### TASK INSTRUCTIONS
Transcribe the entries exactly as they stand below, passing over any picture.

### PROVIDED MATERIAL
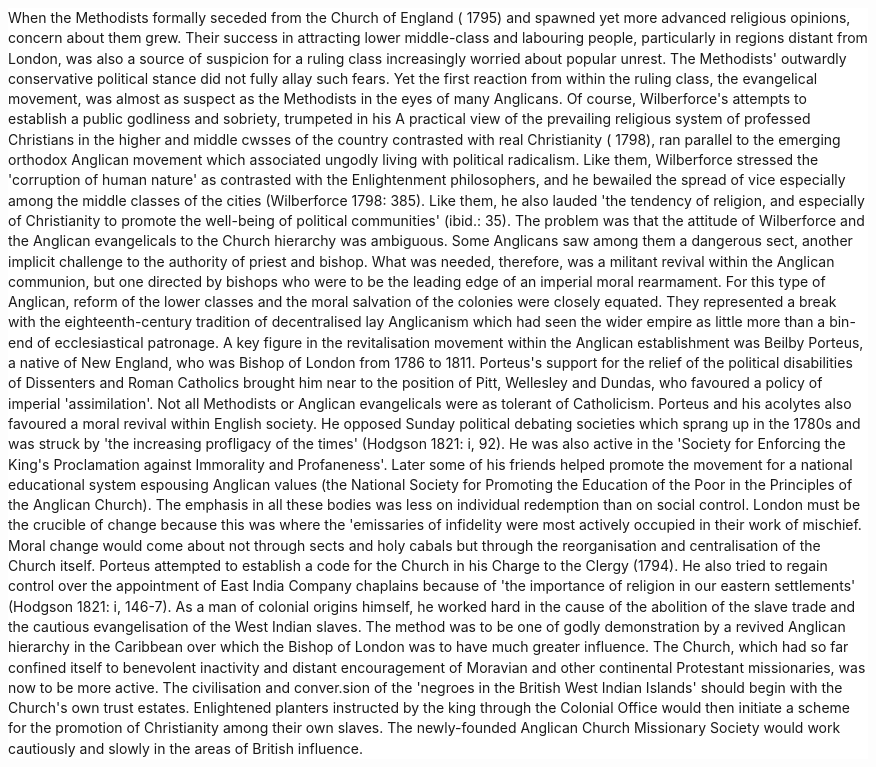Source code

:  When the Methodists formally seceded from the Church  of England ( 1795) and spawned yet more advanced religious  opinions, concern about them grew. Their success in attracting  lower middle-class and labouring people, particularly in regions  distant from London, was also a source of suspicion for a ruling  class increasingly worried about popular unrest. The Methodists'  outwardly conservative political stance did not fully allay such fears.  Yet the first reaction from within the ruling class, the evangelical  movement, was almost as suspect as the Methodists in the eyes of  many Anglicans. Of course, Wilberforce's attempts to establish a  public godliness and sobriety, trumpeted in his A practical view of the  prevailing religious system of professed Christians in the higher and middle  cwsses of the country contrasted with real Christianity ( 1798), ran parallel  to the emerging orthodox Anglican movement which associated  ungodly living with political radicalism. Like them, Wilberforce  stressed the 'corruption of human nature' as contrasted with the  Enlightenment philosophers, and he bewailed the spread of vice  especially among the middle classes of the cities (Wilberforce 1798:  385). Like them, he also lauded 'the tendency of religion, and  especially of Christianity to promote the well-being of political  communities' (ibid.: 35). The problem was that the attitude of  Wilberforce and the Anglican evangelicals to the Church hierarchy  was ambiguous. Some Anglicans saw among them a dangerous sect,  another implicit challenge to the authority of priest and bishop.  What was needed, therefore, was a militant revival within the  Anglican communion, but one directed by bishops who were to be  the leading edge of an imperial moral rearmament. For this type  of Anglican, reform of the lower classes and the moral salvation of  the colonies were closely equated. They represented a break with  the eighteenth-century tradition of decentralised lay Anglicanism  which had seen the wider empire as little more than a bin-end of  ecclesiastical patronage.
 A key figure in the revitalisation movement within the Anglican  establishment was Beilby Porteus, a native of New England, who  was Bishop of London from 1786 to 1811. Porteus's support for the  relief of the political disabilities of Dissenters and Roman Catholics  brought him near to the position of Pitt, Wellesley and Dundas, who  favoured a policy of imperial 'assimilation'. Not all Methodists or  Anglican evangelicals were as tolerant of Catholicism. Porteus and his acolytes also favoured a moral revival within English society.  He opposed Sunday political debating societies which sprang up  in the 1780s and was struck by 'the increasing profligacy of the  times' (Hodgson 1821: i, 92). He was also active in the 'Society  for Enforcing the King's Proclamation against Immorality and  Profaneness'. Later some of his friends helped promote the  movement for a national educational system espousing Anglican  values (the National Society for Promoting the Education of the  Poor in the Principles of the Anglican Church).
 The emphasis in all these bodies was less on individual  redemption than on social control. London must be the crucible  of change because this was where the 'emissaries of infidelity were  most actively occupied in their work of mischief. Moral change  would come about not through sects and holy cabals but through  the reorganisation and centralisation of the Church itself. Porteus  attempted to establish a code for the Church in his Charge to the  Clergy (1794). He also tried to regain control over the appointment  of East India Company chaplains because of 'the importance of  religion in our eastern settlements' (Hodgson 1821: i, 146-7). As  a man of colonial origins himself, he worked hard in the cause  of the abolition of the slave trade and the cautious evangelisation  of the West Indian slaves. The method was to be one of godly  demonstration by a revived Anglican hierarchy in the Caribbean  over which the Bishop of London was to have much greater  influence. The Church, which had so far confined itself to  benevolent inactivity and distant encouragement of Moravian  and other continental Protestant missionaries, was now to be more  active. The civilisation and conver.sion of the 'negroes in the British  West Indian Islands' should begin with the Church's own trust  estates. Enlightened planters instructed by the king through the  Colonial Office would then initiate a scheme for the promotion of  Christianity among their own slaves. The newly-founded Anglican  Church Missionary Society would work cautiously and slowly in the  areas of British influence.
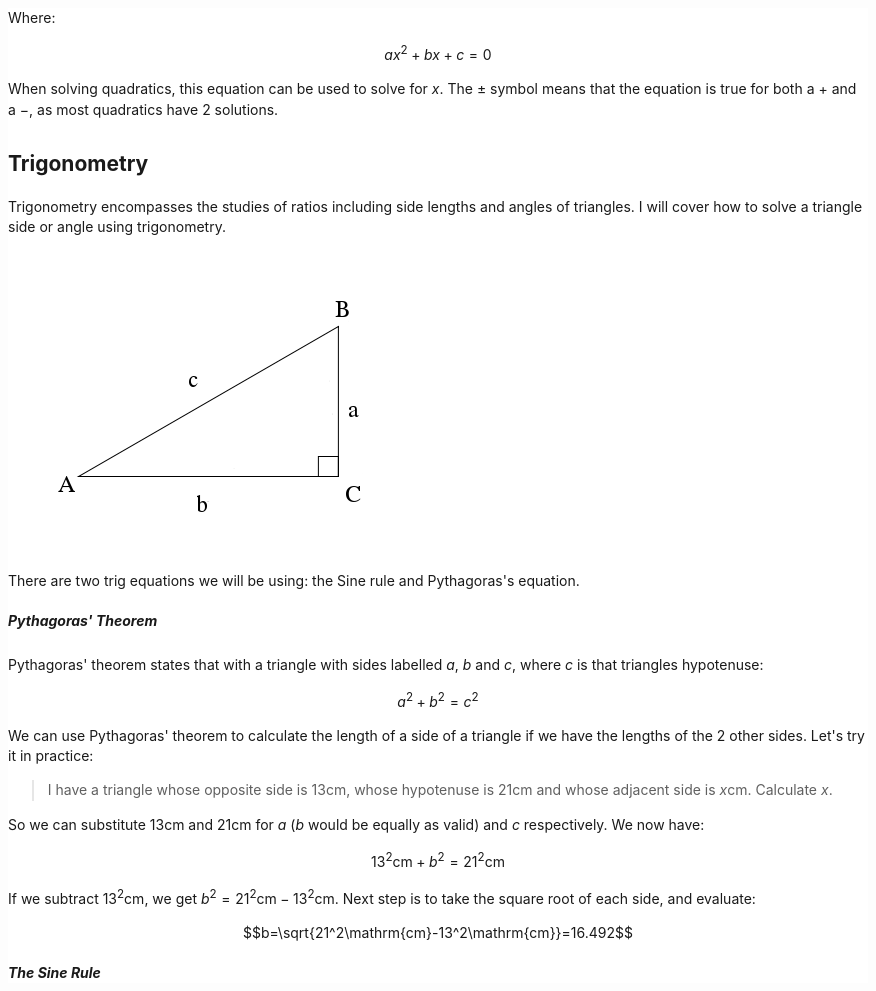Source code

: Where:

$$ax^2+bx+c=0$$

When solving quadratics, this equation can be used to solve for $x$. The $\pm$ symbol means that the equation is true for both a $+$ and a $-$, as most quadratics have 2 solutions.

Trigonometry
------------

Trigonometry encompasses the studies of ratios including side lengths and angles of triangles. I will cover how to solve a triangle side or angle using trigonometry.

![trig triangle](./images/trig_triangle.png)

There are two trig equations we will be using: the Sine rule and Pythagoras's equation.

##### Pythagoras' Theorem

Pythagoras' theorem states that with a triangle with sides labelled $a$, $b$ and $c$, where $c$ is that triangles hypotenuse:

$$a^2+b^2=c^2$$

We can use Pythagoras' theorem to calculate the length of a side of a triangle if we have the lengths of the 2 other sides. Let's try it in practice:

> I have a triangle whose opposite side is 13cm, whose hypotenuse is 21cm and whose adjacent side is $x$cm. Calculate $x$.

So we can substitute 13cm and 21cm for $a$ ($b$ would be equally as valid) and $c$ respectively. We now have:

$$13^2\mathrm{cm}+b^2=21^2\mathrm{cm}$$

If we subtract $13^2\mathrm{cm}$, we get $b^2=21^2\mathrm{cm}-13^2\mathrm{cm}$. Next step is to take the square root of each side, and evaluate:

$$b=\sqrt{21^2\mathrm{cm}-13^2\mathrm{cm}}=16.492$$

##### The Sine Rule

### ANSWER BOX
Source code

:  When the Methodists formally seceded from the Church  of England ( 1795) and spawned yet more advanced religious  opinions, concern about them grew. Their success in attracting  lower middle-class and labouring people, particularly in regions  distant from London, was also a source of suspicion for a ruling  class increasingly worried about popular unrest. The Methodists'  outwardly conservative political stance did not fully allay such fears.  Yet the first reaction from within the ruling class, the evangelical  movement, was almost as suspect as the Methodists in the eyes of  many Anglicans. Of course, Wilberforce's attempts to establish a  public godliness and sobriety, trumpeted in his A practical view of the  prevailing religious system of professed Christians in the higher and middle  cwsses of the country contrasted with real Christianity ( 1798), ran parallel  to the emerging orthodox Anglican movement which associated  ungodly living with political radicalism. Like them, Wilberforce  stressed the 'corruption of human nature' as contrasted with the  Enlightenment philosophers, and he bewailed the spread of vice  especially among the middle classes of the cities (Wilberforce 1798:  385). Like them, he also lauded 'the tendency of religion, and  especially of Christianity to promote the well-being of political  communities' (ibid.: 35). The problem was that the attitude of  Wilberforce and the Anglican evangelicals to the Church hierarchy  was ambiguous. Some Anglicans saw among them a dangerous sect,  another implicit challenge to the authority of priest and bishop.  What was needed, therefore, was a militant revival within the  Anglican communion, but one directed by bishops who were to be  the leading edge of an imperial moral rearmament. For this type  of Anglican, reform of the lower classes and the moral salvation of  the colonies were closely equated. They represented a break with  the eighteenth-century tradition of decentralised lay Anglicanism  which had seen the wider empire as little more than a bin-end of  ecclesiastical patronage.
 A key figure in the revitalisation movement within the Anglican  establishment was Beilby Porteus, a native of New England, who  was Bishop of London from 1786 to 1811. Porteus's support for the  relief of the political disabilities of Dissenters and Roman Catholics  brought him near to the position of Pitt, Wellesley and Dundas, who  favoured a policy of imperial 'assimilation'. Not all Methodists or  Anglican evangelicals were as tolerant of Catholicism. Porteus and his acolytes also favoured a moral revival within English society.  He opposed Sunday political debating societies which sprang up  in the 1780s and was struck by 'the increasing profligacy of the  times' (Hodgson 1821: i, 92). He was also active in the 'Society  for Enforcing the King's Proclamation against Immorality and  Profaneness'. Later some of his friends helped promote the  movement for a national educational system espousing Anglican  values (the National Society for Promoting the Education of the  Poor in the Principles of the Anglican Church).
 The emphasis in all these bodies was less on individual  redemption than on social control. London must be the crucible  of change because this was where the 'emissaries of infidelity were  most actively occupied in their work of mischief. Moral change  would come about not through sects and holy cabals but through  the reorganisation and centralisation of the Church itself. Porteus  attempted to establish a code for the Church in his Charge to the  Clergy (1794). He also tried to regain control over the appointment  of East India Company chaplains because of 'the importance of  religion in our eastern settlements' (Hodgson 1821: i, 146-7). As  a man of colonial origins himself, he worked hard in the cause  of the abolition of the slave trade and the cautious evangelisation  of the West Indian slaves. The method was to be one of godly  demonstration by a revived Anglican hierarchy in the Caribbean  over which the Bishop of London was to have much greater  influence. The Church, which had so far confined itself to  benevolent inactivity and distant encouragement of Moravian  and other continental Protestant missionaries, was now to be more  active. The civilisation and conver.sion of the 'negroes in the British  West Indian Islands' should begin with the Church's own trust  estates. Enlightened planters instructed by the king through the  Colonial Office would then initiate a scheme for the promotion of  Christianity among their own slaves. The newly-founded Anglican  Church Missionary Society would work cautiously and slowly in the  areas of British influence.
Source code

: Where:

$$ax^2+bx+c=0$$

When solving quadratics, this equation can be used to solve for $x$. The $\pm$ symbol means that the equation is true for both a $+$ and a $-$, as most quadratics have 2 solutions.

Trigonometry
------------

Trigonometry encompasses the studies of ratios including side lengths and angles of triangles. I will cover how to solve a triangle side or angle using trigonometry.

![trig triangle](./images/trig_triangle.png)

There are two trig equations we will be using: the Sine rule and Pythagoras's equation.

##### Pythagoras' Theorem

Pythagoras' theorem states that with a triangle with sides labelled $a$, $b$ and $c$, where $c$ is that triangles hypotenuse:

$$a^2+b^2=c^2$$

We can use Pythagoras' theorem to calculate the length of a side of a triangle if we have the lengths of the 2 other sides. Let's try it in practice:

> I have a triangle whose opposite side is 13cm, whose hypotenuse is 21cm and whose adjacent side is $x$cm. Calculate $x$.

So we can substitute 13cm and 21cm for $a$ ($b$ would be equally as valid) and $c$ respectively. We now have:

$$13^2\mathrm{cm}+b^2=21^2\mathrm{cm}$$

If we subtract $13^2\mathrm{cm}$, we get $b^2=21^2\mathrm{cm}-13^2\mathrm{cm}$. Next step is to take the square root of each side, and evaluate:

$$b=\sqrt{21^2\mathrm{cm}-13^2\mathrm{cm}}=16.492$$

##### The Sine Rule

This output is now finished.